Ao contrário do que se tentou fazer parecer, a votação do Código Florestal que dominou os debates nas últimas semanas está e sempre esteve longe de esquentar a cabeça da presidente Dilma Rousseff.
Os olhos do Planalto estão fixos em três letrinhas – RDC -, o tal Regime Diferenciado de Contratações que permite fazer tudo e muito mais em nome da Copa das Confederações, em 2013, da Copa do Mundo de 2014 e da Olimpíada de 2016.
O RDC, embutido na Medida Provisória 521 – um engana-trouxa de 53 artigos, dois sobre atividades de médicos residentes e outro sobre gratificações temporárias, apelidada, com precisão, de barriga de aluguel pela jornalista Dora Kramer – é uma autorização expressa para burlar a lei. Confere poderes que seriam públicos às empreiteiras vencedoras de licitações feitas a toque de caixa, que dispensam até mesmo projeto básico. Inventa facilidades para aditar contratos e regalias para atender às necessidades da Fifa.
É um caso raro em que se cria uma lei para infringir a lei.
Como não especifica quais são as obras, o vale tudo não é figura de linguagem. Do treinamento de pessoal ao trem-bala, da reforma ou construção de um novo estádio à compra de computadores para equipar futuras salas de imprensa, e o que mais se quiser. Um saco sem fundo, sem controle. Tudo com licitação frouxa.
O Ministério Público Federal foi taxativo: a RDC é inconstitucional. Emitiu seu parecer em nota técnica distribuída aos deputados na quarta-feira, dia em que o Congresso fervia com a votação do Código Florestal, abortada pelo governo na última batida do gongo. Estrategicamente adiada sine die, agora é a vez de a MP 521 voltar às luzes, mesmo com tudo que traz de obscuro.
O governo Dilma, por meio do líder Cândido Vaccarezza (PT-SP), deu de ombros.
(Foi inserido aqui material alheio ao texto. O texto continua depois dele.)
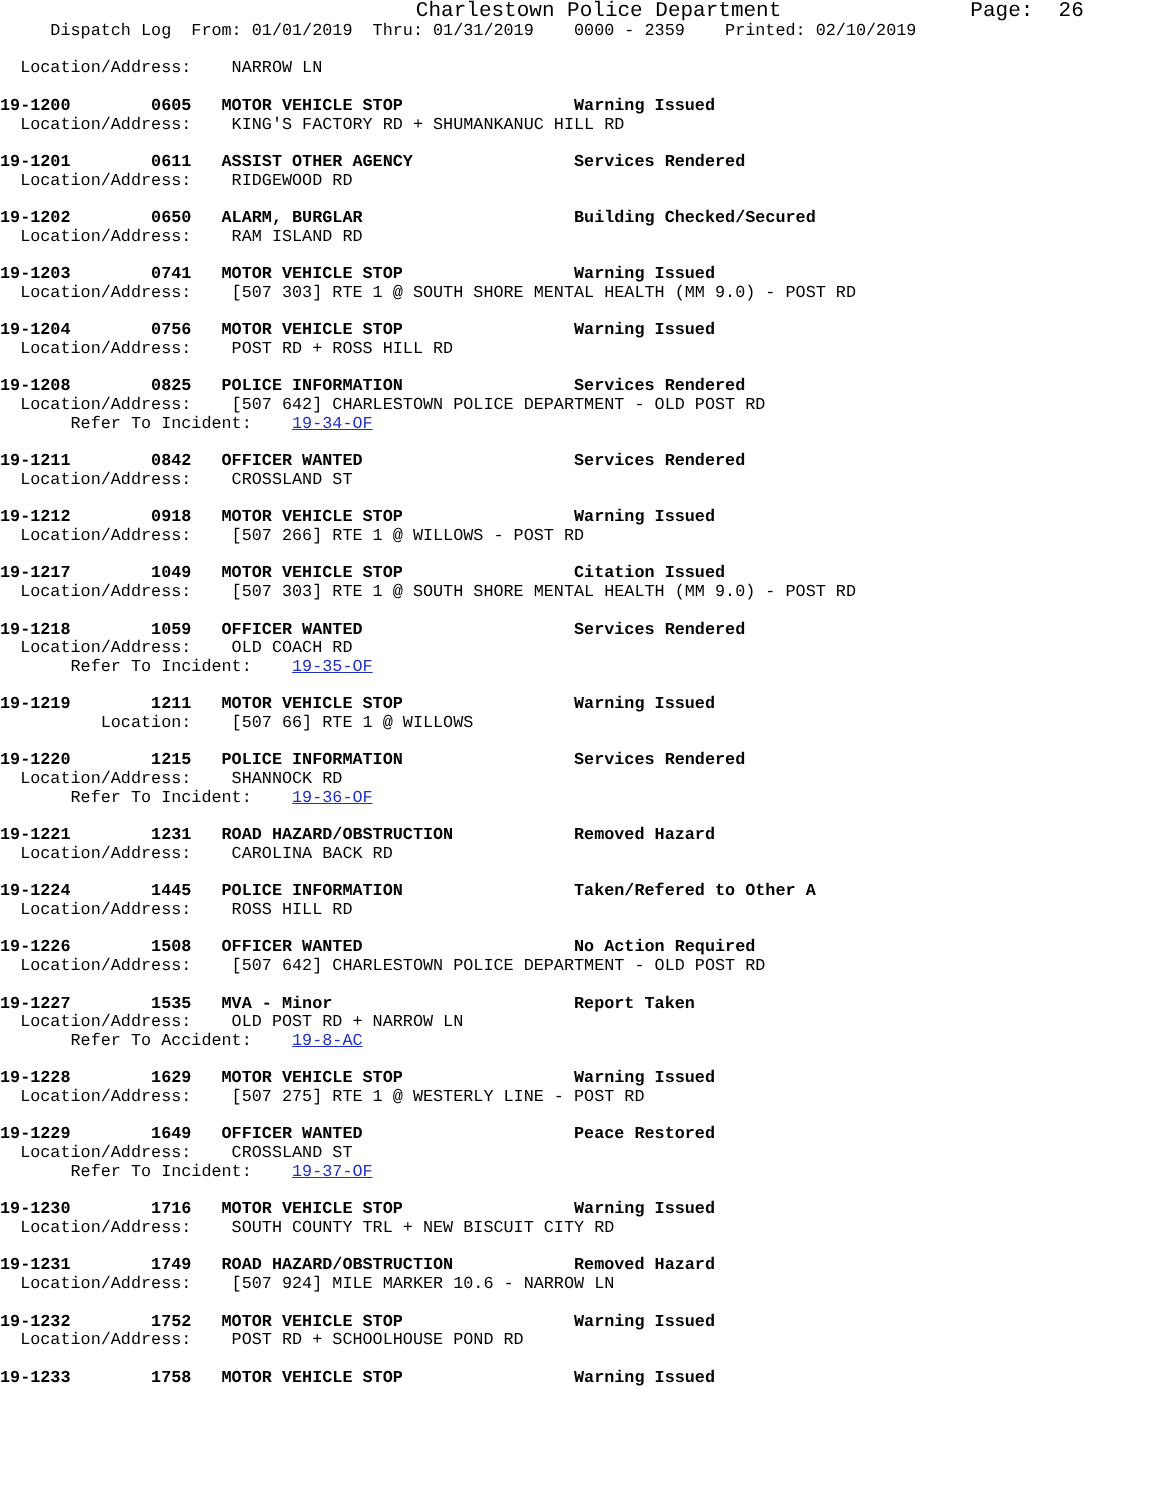Charlestown Police Department               Page:  26
     Dispatch Log  From: 01/01/2019  Thru: 01/31/2019    0000 - 2359    Printed: 02/10/2019

  Location/Address:    NARROW LN

19-1200        0605   MOTOR VEHICLE STOP                 Warning Issued
  Location/Address:    KING'S FACTORY RD + SHUMANKANUC HILL RD

19-1201        0611   ASSIST OTHER AGENCY                Services Rendered
  Location/Address:    RIDGEWOOD RD

19-1202        0650   ALARM, BURGLAR                     Building Checked/Secured
  Location/Address:    RAM ISLAND RD

19-1203        0741   MOTOR VEHICLE STOP                 Warning Issued
  Location/Address:    [507 303] RTE 1 @ SOUTH SHORE MENTAL HEALTH (MM 9.0) - POST RD

19-1204        0756   MOTOR VEHICLE STOP                 Warning Issued
  Location/Address:    POST RD + ROSS HILL RD

19-1208        0825   POLICE INFORMATION                 Services Rendered
  Location/Address:    [507 642] CHARLESTOWN POLICE DEPARTMENT - OLD POST RD
       Refer To Incident:    19-34-OF

19-1211        0842   OFFICER WANTED                     Services Rendered
  Location/Address:    CROSSLAND ST

19-1212        0918   MOTOR VEHICLE STOP                 Warning Issued
  Location/Address:    [507 266] RTE 1 @ WILLOWS - POST RD

19-1217        1049   MOTOR VEHICLE STOP                 Citation Issued
  Location/Address:    [507 303] RTE 1 @ SOUTH SHORE MENTAL HEALTH (MM 9.0) - POST RD

19-1218        1059   OFFICER WANTED                     Services Rendered
  Location/Address:    OLD COACH RD
       Refer To Incident:    19-35-OF

19-1219        1211   MOTOR VEHICLE STOP                 Warning Issued
          Location:    [507 66] RTE 1 @ WILLOWS

19-1220        1215   POLICE INFORMATION                 Services Rendered
  Location/Address:    SHANNOCK RD
       Refer To Incident:    19-36-OF

19-1221        1231   ROAD HAZARD/OBSTRUCTION            Removed Hazard
  Location/Address:    CAROLINA BACK RD

19-1224        1445   POLICE INFORMATION                 Taken/Refered to Other A
  Location/Address:    ROSS HILL RD

19-1226        1508   OFFICER WANTED                     No Action Required
  Location/Address:    [507 642] CHARLESTOWN POLICE DEPARTMENT - OLD POST RD

19-1227        1535   MVA - Minor                        Report Taken
  Location/Address:    OLD POST RD + NARROW LN
       Refer To Accident:    19-8-AC

19-1228        1629   MOTOR VEHICLE STOP                 Warning Issued
  Location/Address:    [507 275] RTE 1 @ WESTERLY LINE - POST RD

19-1229        1649   OFFICER WANTED                     Peace Restored
  Location/Address:    CROSSLAND ST
       Refer To Incident:    19-37-OF

19-1230        1716   MOTOR VEHICLE STOP                 Warning Issued
  Location/Address:    SOUTH COUNTY TRL + NEW BISCUIT CITY RD

19-1231        1749   ROAD HAZARD/OBSTRUCTION            Removed Hazard
  Location/Address:    [507 924] MILE MARKER 10.6 - NARROW LN

19-1232        1752   MOTOR VEHICLE STOP                 Warning Issued
  Location/Address:    POST RD + SCHOOLHOUSE POND RD

19-1233        1758   MOTOR VEHICLE STOP                 Warning Issued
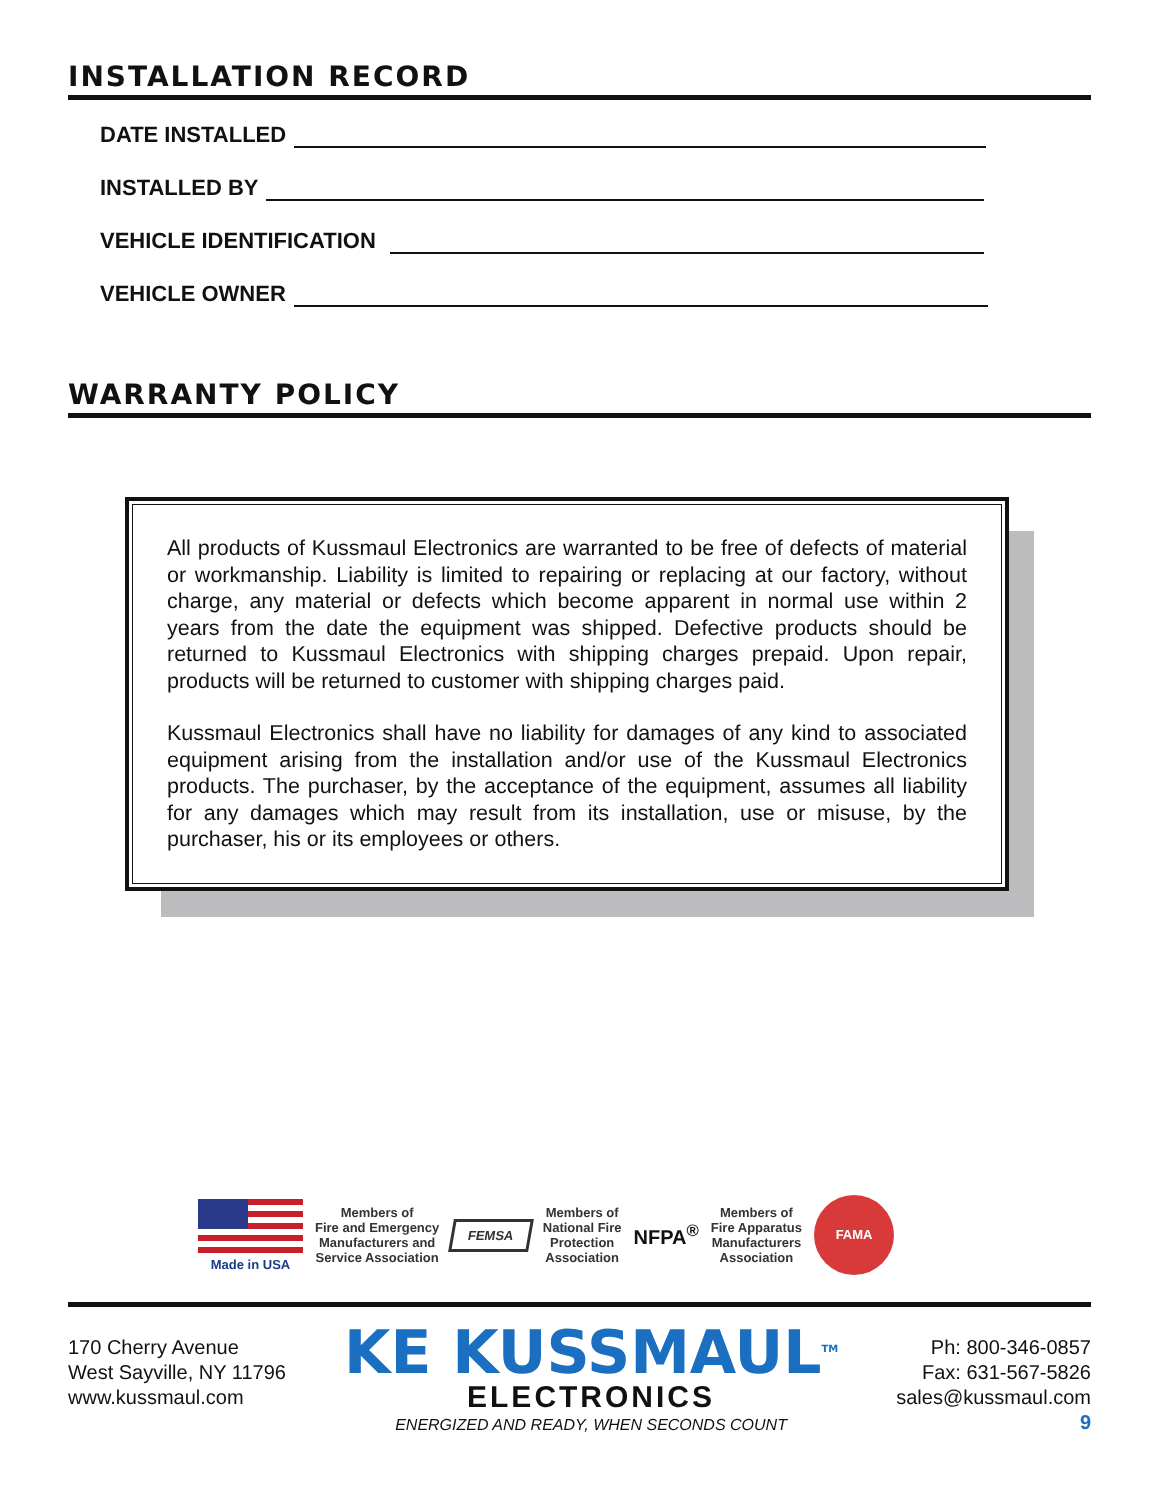INSTALLATION RECORD
DATE INSTALLED
INSTALLED BY
VEHICLE IDENTIFICATION
VEHICLE OWNER
WARRANTY POLICY
All products of Kussmaul Electronics are warranted to be free of defects of material or workmanship. Liability is limited to repairing or replacing at our factory, without charge, any material or defects which become apparent in normal use within 2 years from the date the equipment was shipped. Defective products should be returned to Kussmaul Electronics with shipping charges prepaid. Upon repair, products will be returned to customer with shipping charges paid.
Kussmaul Electronics shall have no liability for damages of any kind to associated equipment arising from the installation and/or use of the Kussmaul Electronics products. The purchaser, by the acceptance of the equipment, assumes all liability for any damages which may result from its installation, use or misuse, by the purchaser, his or its employees or others.
Made in USA
Members of
Fire and Emergency
Manufacturers and
Service Association
FEMSA
Members of
National Fire
Protection
Association
NFPA<sup>®</sup>
Members of
Fire Apparatus
Manufacturers
Association
FAMA
170 Cherry Avenue
West Sayville, NY 11796
www.kussmaul.com
KE KUSSMAUL<sup>TM</sup>
ELECTRONICS
ENERGIZED AND READY, WHEN SECONDS COUNT
Ph: 800-346-0857
Fax: 631-567-5826
sales@kussmaul.com
9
Nada respeitoso com os procuradores, ele chamou a nota técnica de “panfleto”, uma “manifestação filosófica”.
A defesa do advogado-geral da União Luis Inácio Adams foi ainda mais chula. “Nosso problema é timing, não podemos adiar a Copa.” Rasgou seu diploma, mandando às favas a Constituição, simplesmente porque o tempo urge.
Mais do que isso, deixou claro qual é e sempre foi a intenção do governo: alterar a lei 8.666, reduzir o poder de fiscalização do Tribunal de Contas e do próprio Ministério Público, criar canais para escolher quem vai tocar a obra A ou B. Isso em anos pré-eleitoral e eleitoral.
Na verdade, o ex-presidente Lula nunca escondeu esse intuito. E, pelo jeito, ele fará esse gol. A seu favor e contra o país.
O Brasil pentacampeão do mundo não merecia dribles e firulas desse tipo.
Este artigo foi originalmente publicado no Blog do Noblat, em 15/5/2011.